Moving to San Francisco
Relocated to a city I've long adored for its beautiful natural scenery and vibrant, diverse culture. San Francisco offered a fresh chapter — a place where technology, nature, and community converge in unique ways.
A dive through the experiences that shaped who I am
"Life can only be understood backwards; but it must be lived forwards."
— Søren Kierkegaard
Relocated to a city I've long adored for its beautiful natural scenery and vibrant, diverse culture. San Francisco offered a fresh chapter — a place where technology, nature, and community converge in unique ways.
Served as the sole Data Scientist — the subject matter expert on modernizing data operations for both internal and external needs. Administered an ETL pipeline feeding an AWS-hosted Tableau deployment for external customers, while building custom dashboards to track internal KPIs in near real-time.
Worked full-time applying data science to improve business processes and analytics — designing data pipelines for GDPR & CCPA compliance, automating marketing data acquisition, and experimenting with ML-based vehicle trade-in value predictions.
The idea for a crowd-sourced, map-based marketplace had taken root — but building it required skills I didn't yet have. After a Java bootcamp introduced me to programming, I enrolled in the University of Michigan's School of Information to get a holistic education on what makes a successful software product. Earning a Master of Science in Information with specializations in Data Science and Human-Computer Interaction, I explored the intersection of people and technology through coursework in ML, information visualization, and UX design.
After graduating, I packed up and moved to Detroit — determined to live and work full-time in the urban agriculture movement. I took a job as a cashier at the beloved Russell Street Deli in the Eastern Market neighborhood, home to the Saturdays farmers market and a seasonal Tuesday craft market. On Saturdays I'd set up a soup stall and let me tell you — I was pretty popular in the cold winter months. It was there, hearing vendors talk about their struggle to reach customers across multiple markets and retail locations, that the seed of an idea began to sprout.

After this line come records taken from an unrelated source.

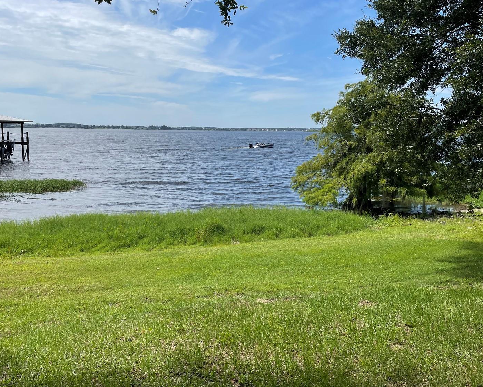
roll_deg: -0.6
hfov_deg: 60.3
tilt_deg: -7.0
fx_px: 415
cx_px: 218
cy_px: 186
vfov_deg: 50.0
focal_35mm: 29
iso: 32
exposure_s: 1/3731
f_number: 1.6
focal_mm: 4.2
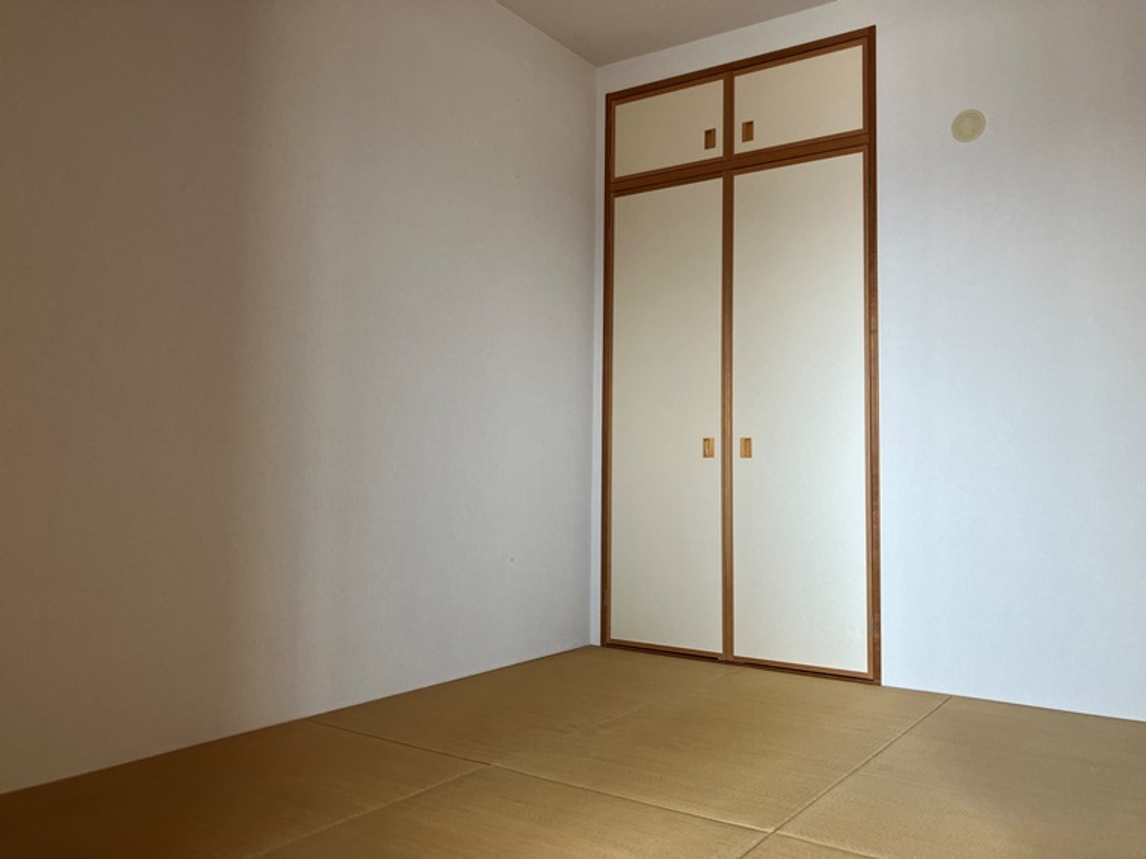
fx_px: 927
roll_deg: -0.1
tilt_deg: +2.9
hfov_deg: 63.4
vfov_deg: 49.7
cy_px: 430
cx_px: 573
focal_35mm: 28
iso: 64
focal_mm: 3.99
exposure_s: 1/100
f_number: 1.8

Inspired by what I'd seen the previous summer, I interned with the Greening of Detroit's Urban Agriculture team. The internship allowed me to explore more of the city's beautiful community gardens, connect with the growers nurturing them, and begin introducing myself to a vibrant movement of Detroiters reclaiming their neighborhoods one plot at a time.
Between my sophomore and junior year I took a DAN (Detroit Agricultural Network) tour of gardens and farms in the urban center of Detroit, capped off by a potluck made entirely from produce grown at the places we'd visited. It was a mind-blowing experience — watching residents combat the food desert narrative by growing their own food in vacant lots throughout their neighborhoods. Not everyone was doing it, but I was deeply inspired by the ones who were.
Studied Economics and Environmental Studies at the University of Michigan in Ann Arbor — entering college in the aftermath of the Great Recession and at a time when climate change was widely recognized by the scientific community yet seemingly ignored by the political elite. The interdisciplinary education fostered a systems-thinking perspective and a conviction that the most meaningful solutions often lie at the intersection of economic, social, and environmental forces.
The second son of Indian immigrants, I grew up in the Metro Detroit area. Both of my parents worked full-time — my father as a Mechanical Engineer and my mother as a Project Manager. They fostered within me an early interest in technology and an appreciation for community.